Probability of red is 495/500, probability of green is 5/500
P (Drawing at least 1 green) = 1 - P (Drawing no green) = 1 - P (Drawing all 50 red)
= 1 - (495/500)^50 * (5/500)^ 0 ~ 40%

The 75 case should be similar

 

[Modeps]

Originally posted by: vtqanh
Probability of red is 495/500, probability of green is 5/500
P (Drawing at least 1 green) = 1 - P (Drawing no green) = 1 - P (Drawing all 50 red)
= 1 - (495/500)^50 * (5/500)^ 0 ~ 40%

The 75 case should be similar

He's never gonna learn if you do it for him!

 

[Lonyo]

Use your calculator.
There's a function for this.
pdfbin or similar (probability something binomial blah)
Or you might want cdfbin or similar (cumulative blah binomial somesuch).
And then put in 3 numbers or 2 numbers or something.
And make the calculator work it out for you.
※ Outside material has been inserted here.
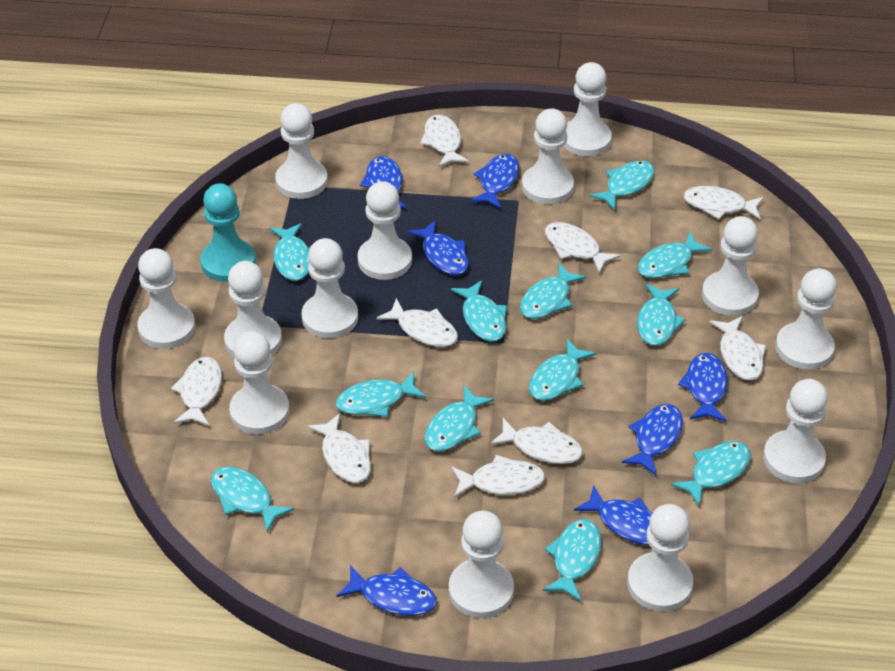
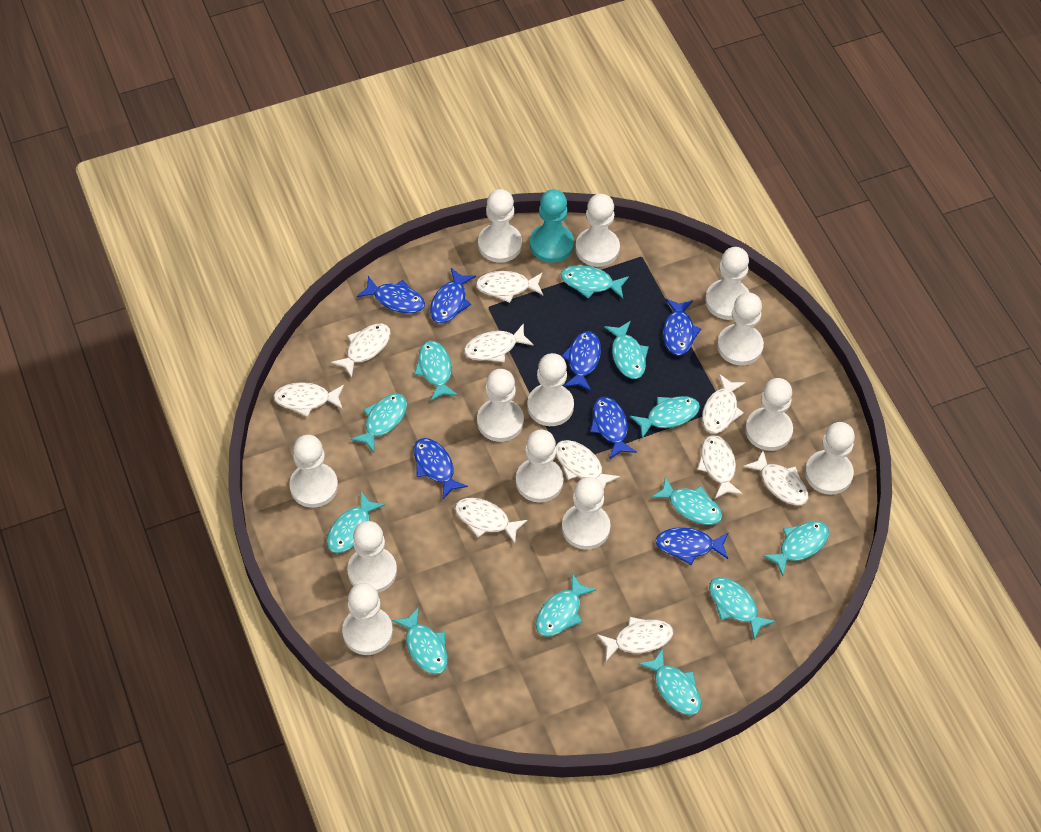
white fish: 9 -> 10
<-- is glad he got 95% on his Stats in January so he could forget it ALL.

 

[TheChort]

Originally posted by: vtqanh
If I remember how to do this problem correctly:

Probability of red is 495/500, probability of green is 5/500
P (Drawing at least 1 green) = 1 - P (Drawing no green) = 1 - P (Drawing all 50 red)
= 1 - (495/500)^50 * (5/500)^ 0 ~ 40%

The 75 case should be similar

you forgot the fact that the probability changes for each marble he draws

 

[Mrvile]

iirc this is pre-algebra seventh grade?

 

[falconfighter]

No.... I got how he did that. Thank you!

 

[falconfighter]

Originally posted by: Mrvile
iirc this is pre-algebra seventh grade?

No this is me forgetting pre-algebra in hs prob class.

 

[Atomicus]

(495 choose 49) times (5 choose 1)

that divided by 500 choose 50

for the 75 draw case, change numbers accordingly

 

[oog]

Originally posted by: vtqanh
If I remember how to do this problem correctly:

Probability of red is 495/500, probability of green is 5/500
P (Drawing at least 1 green) = 1 - P (Drawing no green) = 1 - P (Drawing all 50 red)
= 1 - (495/500)^50 * (5/500)^ 0 ~ 40%

The 75 case should be similar

that's not right, is it? if you're drawing 50 marbles, the probably of drawing each successive red changes a bit. it may start at 495/500, but the very next one will be 494/499. this shifting probability with each successive marble throws off your (495/500)^50 term. i'll leave it to the OP to determine what to do next.

 

[konichiwa]

Depends on whether you put the marbles back after you draw them or not...